Dataset
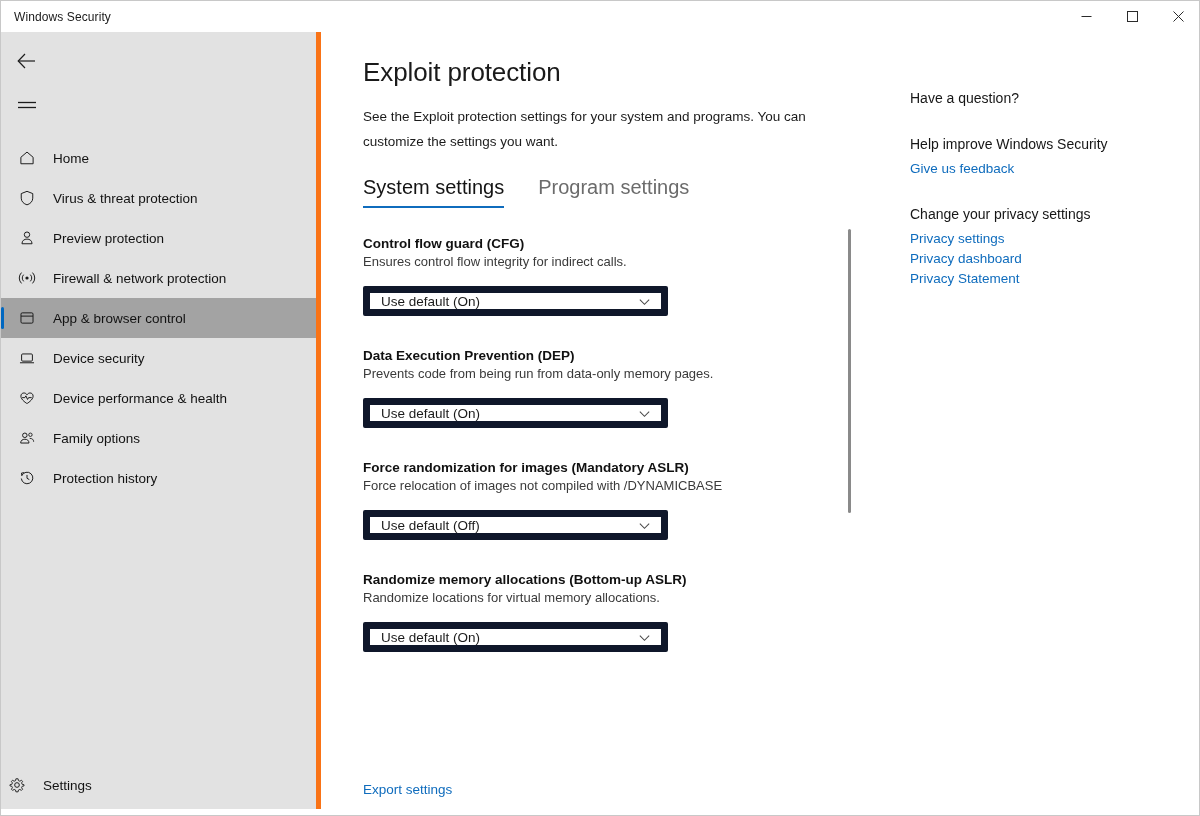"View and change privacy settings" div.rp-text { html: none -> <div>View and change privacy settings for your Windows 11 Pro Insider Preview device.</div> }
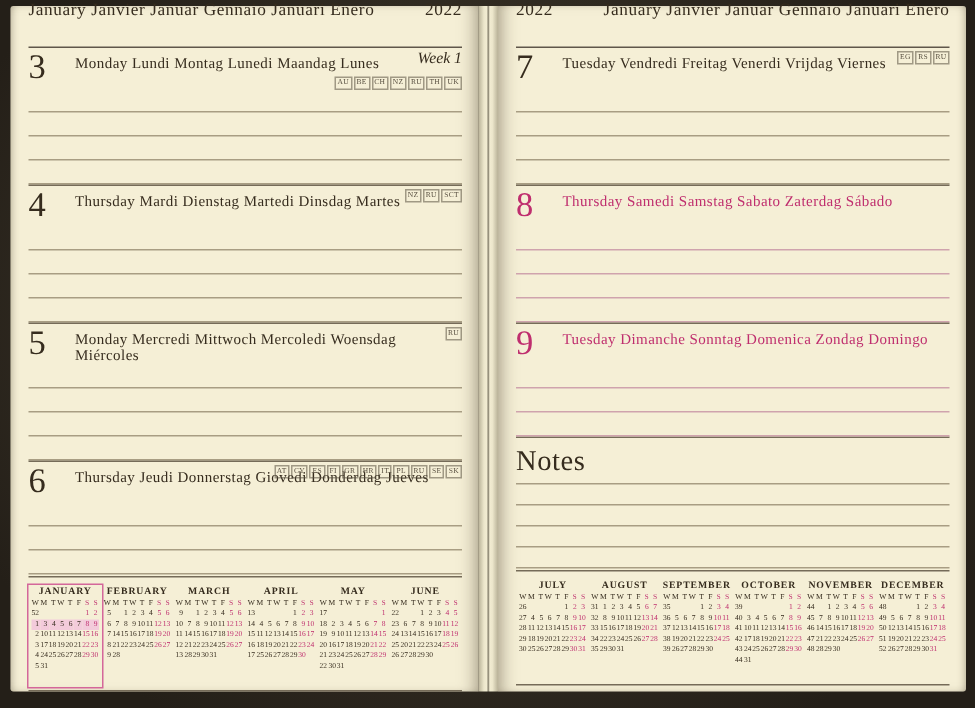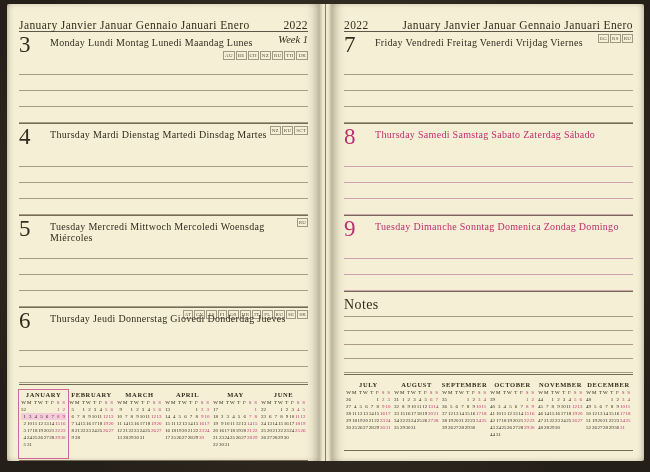"January Janvier Januar Gennaio Januari" .page-head { padding-bottom: 0 -> 18px }
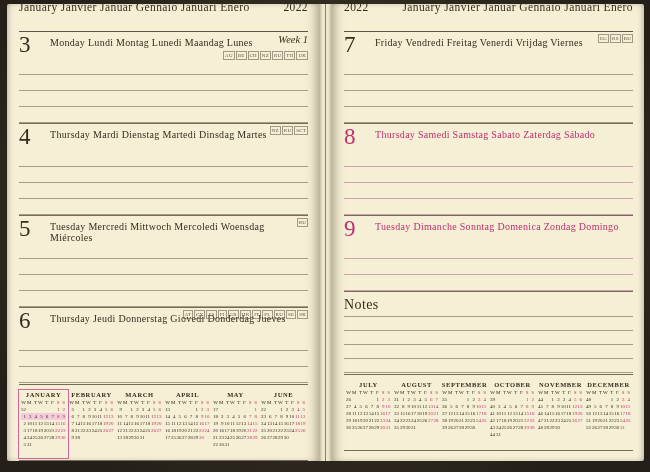"Friday Vendredi Freitag Venerdi Vrijdag" span.day-names { text: Friday -> Tuesday }
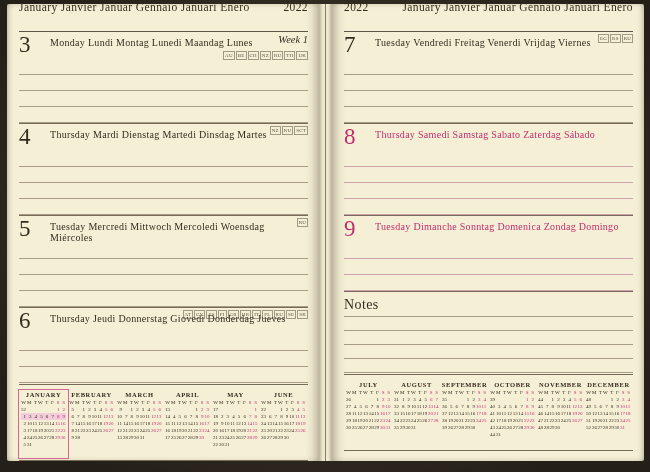"Tuesday Mercredi Mittwoch Mercoledi" span.day-names { text: Tuesday -> Monday }
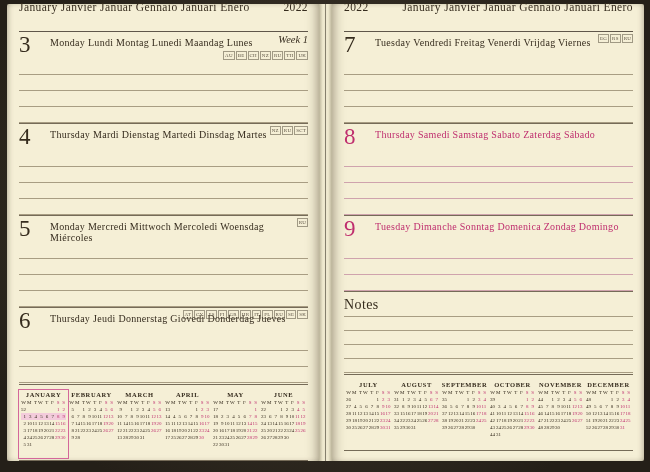"Notes" .notes-head { font-size: 14px -> 19px }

Work to be completed
Give back exactly the lines from the one that contains "text: Tuesday ->" to the final line of the data above, both included, with all pictures removed.

Exercise solution
"Tuesday Mercredi Mittwoch Mercoledi" span.day-names { text: Tuesday -> Monday }
"Notes" .notes-head { font-size: 14px -> 19px }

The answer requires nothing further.